Les autres méthodes contraceptives, elles en ont entendu parler vaguement sans avoir d’informations précises là-dessus. Pourtant, il existe un centre d’écoute sur la santé de la reproduction de l’Association burkinabè pour le bien-être familial (ABBEF). "Je ne suis pas au courant de l’existence d’une telle structure, même si j’en étais informée, je n’irais pas là-bas parce que quand les gens vont te voir, ils vont penser que tu es enceinte".

Annick fréquente le Centre de l’ABBEF avec ses copines. Mais elle soutient que face à la pression des hommes qui les draguent, certaines oublient les conseils qu’on leur donne pour commettre des bêtises.

"Il faut que la sensibilisation soit beaucoup axée sur les jeunes qui ont un faible niveau scolaire. Je suis sûre que la plupart des filles que vous avez interrogées ne sont pas allées loin à l’école. Moi, je suis étudiante, je suis informée de toutes les méthodes contraceptives. Je ne vois pas comment je pourrais tomber enceinte.

Je constate aussi que les filles qui sont victimes de grossesses sont issues de familles pauvres. Certaines d’entre elles ne peuvent même pas se payer des dessous. Si les parents se cherchent, comment voulez-vous que les enfants ne soient pas des proies faciles pour les hommes ?

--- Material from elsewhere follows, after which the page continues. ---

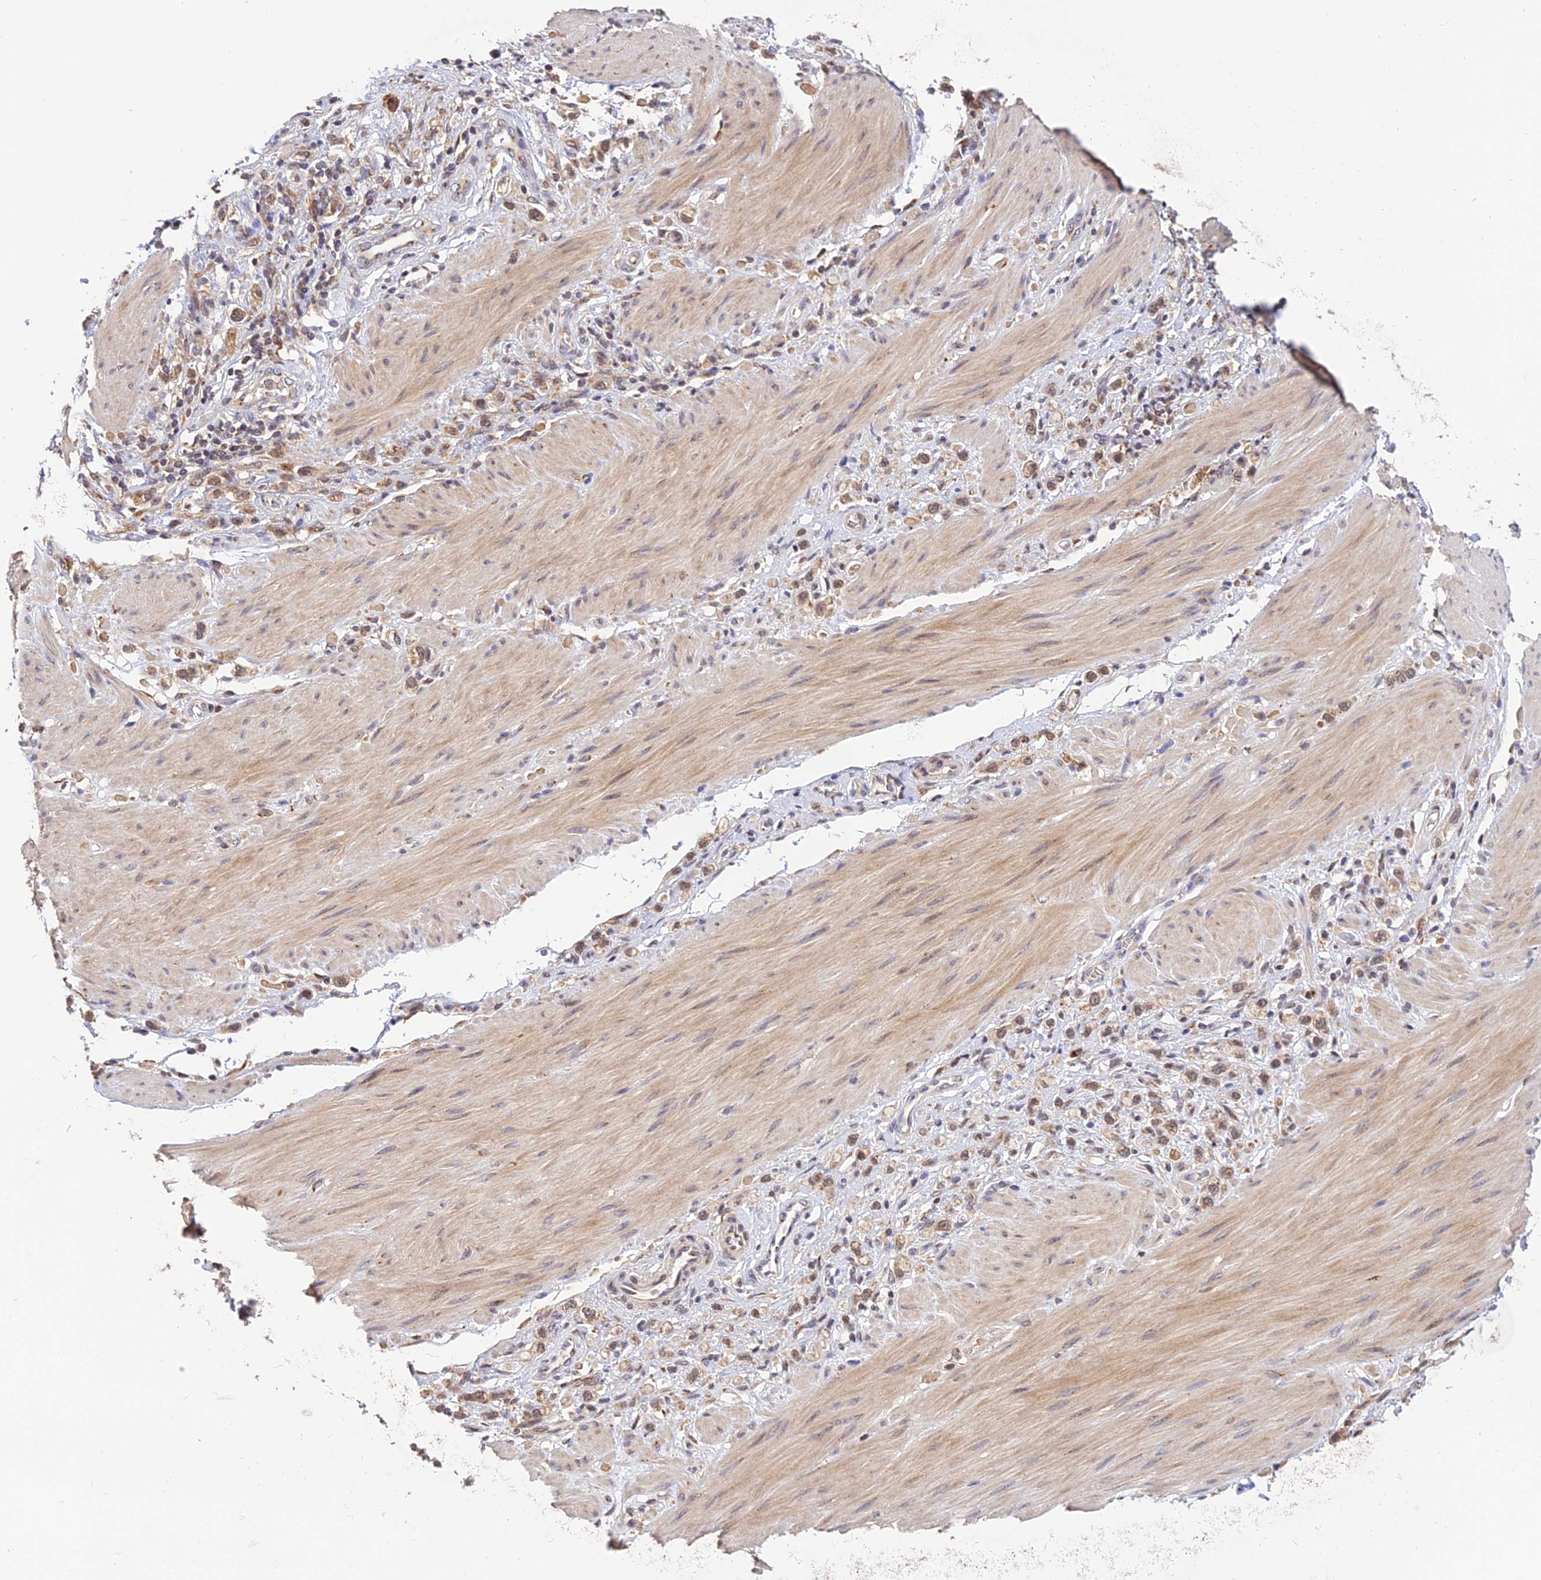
{"staining": {"intensity": "moderate", "quantity": ">75%", "location": "cytoplasmic/membranous,nuclear"}, "tissue": "stomach cancer", "cell_type": "Tumor cells", "image_type": "cancer", "snomed": [{"axis": "morphology", "description": "Adenocarcinoma, NOS"}, {"axis": "topography", "description": "Stomach"}], "caption": "Stomach adenocarcinoma stained with a brown dye demonstrates moderate cytoplasmic/membranous and nuclear positive positivity in about >75% of tumor cells.", "gene": "SNX17", "patient": {"sex": "female", "age": 65}}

Même à l’université, des étudiantes ont plusieurs mecs à cause des problèmes de survie, mais, avec l’information, elles prennent leurs précautions", raconte une étudiante en secrétariat-bureautique.

"C’est vrai que la pauvreté y est pour quelque chose. Mais il faut reconnaître que les parents ont démissionné. Beaucoup n’éduquent plus leurs enfants selon le Coran et les Hadiths", soutient El hadj Hamidou Kabré qui cite les versets coraniques qui condamnent la fornication et l’adultère. De l’avis de Harouna Dicko, la réalité sociale fait que les préceptes religieux sont difficiles à respecter.

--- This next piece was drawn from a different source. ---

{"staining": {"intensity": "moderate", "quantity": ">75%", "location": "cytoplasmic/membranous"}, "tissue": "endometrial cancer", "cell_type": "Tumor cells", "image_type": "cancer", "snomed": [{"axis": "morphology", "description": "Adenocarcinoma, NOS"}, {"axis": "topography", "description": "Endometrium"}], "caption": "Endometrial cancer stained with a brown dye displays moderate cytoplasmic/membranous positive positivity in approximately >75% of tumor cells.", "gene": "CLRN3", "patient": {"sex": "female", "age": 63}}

Il raconte qu’un de ses parents déflatés d’une société s’est retrouvé dans la misère alors qu’il a une famille nombreuse dont huit filles. Bien qu’il ait effectué le pèlerinage à la Mecque et soit un musulman pratiquant, il n’a aucune emprise sur sa descendance.

"Aujourd’hui, certaines de ses filles sont devenues presque des prostituées avec la mauvaise compagnie et les mauvais conseils. Conséquence : elles ont à leur actif plusieurs avortements. En tout cas, c’est ce que j’ai entendu dans le quartier et auprès d’amis officiant dans la santé".

Pour M. Dicko, l’alcool joue aussi un mauvais rôle dans le comportement sexuel. Et de citer sa propre expérience : "Un soir, après m’être bourré de bière dans un maquis, j’ai couché avec une fille qui était aussi saoule, sans préservatif. C’est au réveil que je me suis rendu compte de la catastrophe. Mais chose plus ahurissante, ma compagne d’un soir était sereine et m’a dit qu’aucun de nous ne ressemble à un séropositif.

C’est dire que il y a des gens qui font des rapports protégés seulement à cause du VIH/Sida et croient que le séropositif, c’est celui qui est maigre. Il n’est donc pas étonnant qu’on assiste au phénomène de filles-mères et à l’avortement clandestin".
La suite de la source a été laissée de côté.